When you have a hangover, you're likely to experience problems with your:
Not surprisingly, this temporary dulling of your abilities increases your risk of a number of problems at work, such as:
- Trouble completing your tasks
- Conflict with co-workers
- Falling asleep on the job
- Workplace injuries
Treatments and drugs
Time is the only sure cure for a hangover. In the meantime, here are a few things you can do to help yourself feel better:
- Fill your water bottle. Sip water or fruit juice to prevent dehydration. Resist any temptation to treat your hangover with more alcohol. It'll only make you feel worse.
- Have a snack. Bland foods, such as toast and crackers, may boost your blood sugar and settle your stomach. Bouillon soup can help replace lost salt and potassium.
- Take a pain reliever. A standard dose of an over-the-counter pain reliever may ease your headache. But aspirin can irritate your stomach. And if you regularly drink alcohol to excess, acetaminophen (Tylenol, others) can cause severe liver damage even in doses previously thought to be safe.
- Go back to bed. If you sleep long enough, your hangover may be gone when you awaken.
Despite various over-the-counter pills and tablets that claim to prevent hangovers, the only guaranteed way to prevent a hangover is to avoid alcohol. If you choose to drink, do so in moderation. The less alcohol you drink, the less likely you are to have a hangover.
It may help to:
- Eat first. Alcohol is absorbed more quickly if your stomach is empty. It may help to eat something before drinking alcohol.
- Take it slow. Pace yourself. Limit yourself to just one drink or less each hour.
- Choose carefully. Beverages with fewer congeners — such as light-colored beers and wine — are slightly less likely to cause hangovers than are beverages with more congeners — such as brandy, whiskey, dark beers and red wine.

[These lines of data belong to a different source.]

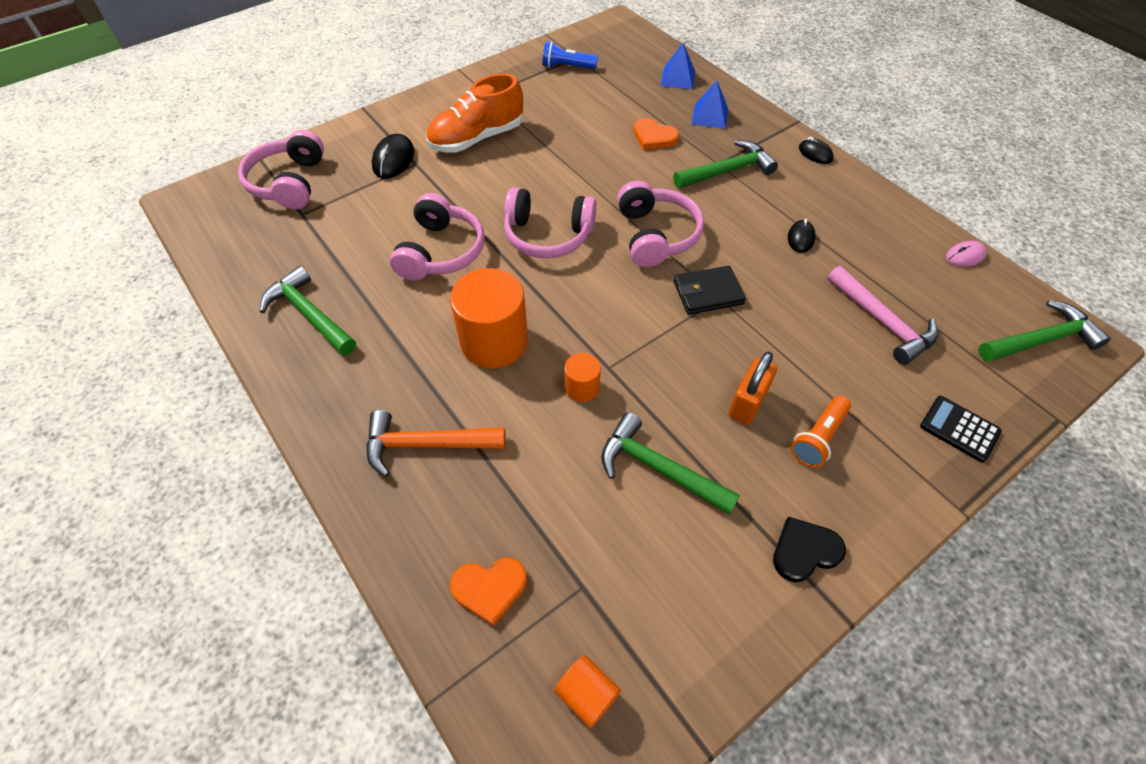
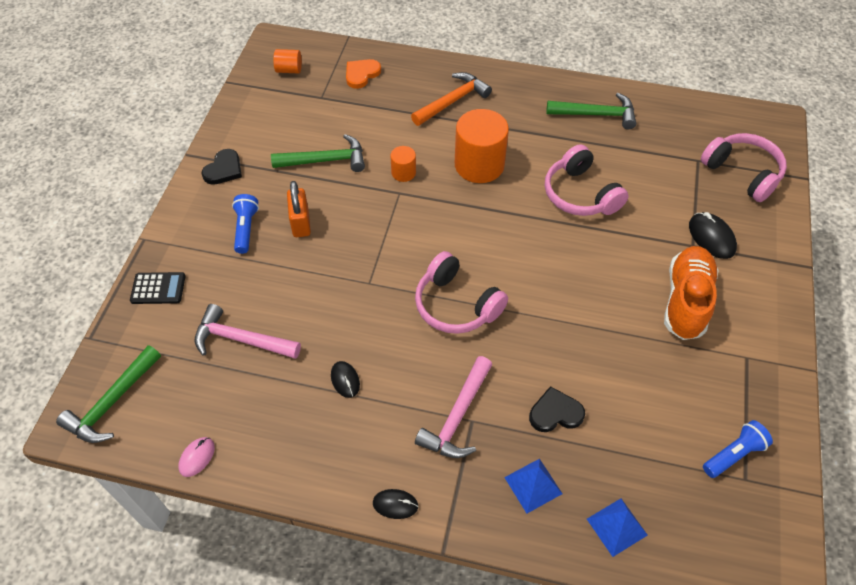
camera: 140 degrees right, 0 degrees up
pink headphones [504,187,596,258] -> none
orange heart [633,118,679,150] -> black heart [529,386,585,432]
green hammer [673,140,778,188] -> pink hammer [415,356,492,458]
black wallet [674,266,746,314] -> none
orange flashlight [791,396,851,468] -> blue flashlight [232,194,259,254]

- Sip water between drinks. Drinking a full glass of water after each alcoholic drink will help you stay hydrated. It'll also help you drink less alcohol.
Also know your limits. Decide ahead of time how many drinks you'll have — and stick to it. Don't feel pressured to drink.
Some people take over-the-counter pain relievers, such as aspirin or ibuprofen (Advil, Motrin IB, others), to prevent hangover symptoms. But ask your doctor if this is safe for you and what dosage is best for you. These medications may interact with other medications, and acetaminophen (Tylenol, others) may cause liver damage if too much alcohol is consumed.